The Long Road to Peace in Northern Ireland, a collection of essays on the state of the peace process, has been launched in Belfast.
The book, compiled by Prof Marianne Elliott of the Institute of Irish Studies in Liverpool, brings together a series of lectures delivered at the university between 1996 and 2000.
These lectures were dedicated to the memory of Mr Torkel Opsahl, who headed the 1993 Opsahl Commission which looked for a way forward in Northern Ireland.
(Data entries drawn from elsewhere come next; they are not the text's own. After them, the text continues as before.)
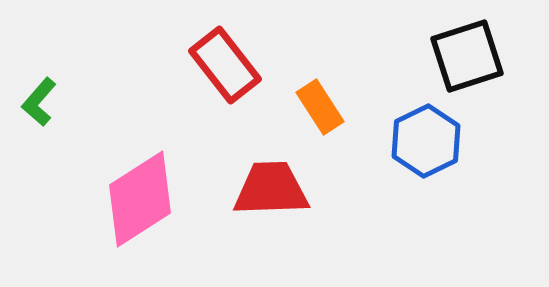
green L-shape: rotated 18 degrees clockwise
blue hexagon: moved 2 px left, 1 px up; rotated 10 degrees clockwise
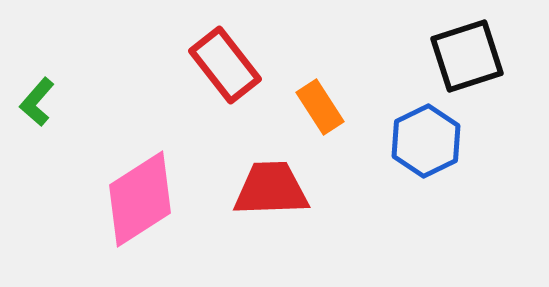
green L-shape: moved 2 px left
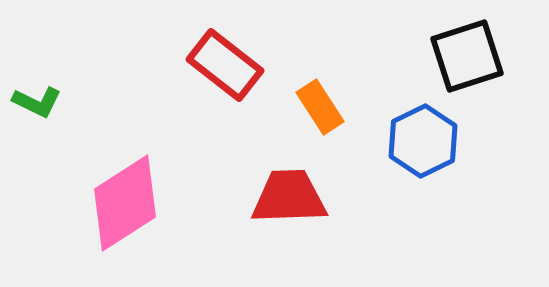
red rectangle: rotated 14 degrees counterclockwise
green L-shape: rotated 105 degrees counterclockwise
blue hexagon: moved 3 px left
red trapezoid: moved 18 px right, 8 px down
pink diamond: moved 15 px left, 4 px down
He died shortly after the commission reported.
The publication includes contributions from many of those who played leading roles in those negotiations, including Senator George Mitchell, Senator Maurice Hayes, Mr Niall O'Dowd, Mr Kevin McNamara MP, Mr Peter Mandelson MP, Dr Martin Mansergh and others.
Running through many of the items is the theme that contributions from outside "third parties" in conflict resolution can make a difference.
In her address at the book launch, Prof Elliott recalled Seamus Heaney had said Northern Ireland was moving from the atrocity to the messy, adding that the messy was a good place to be in relation to the recent past.
The book was also launched by Dr Martin Mansergh, the Taoiseach's adviser on Northern Ireland, and by Mr Ray Bassett and Mr Chris McCabe of the British-Irish Secretariat.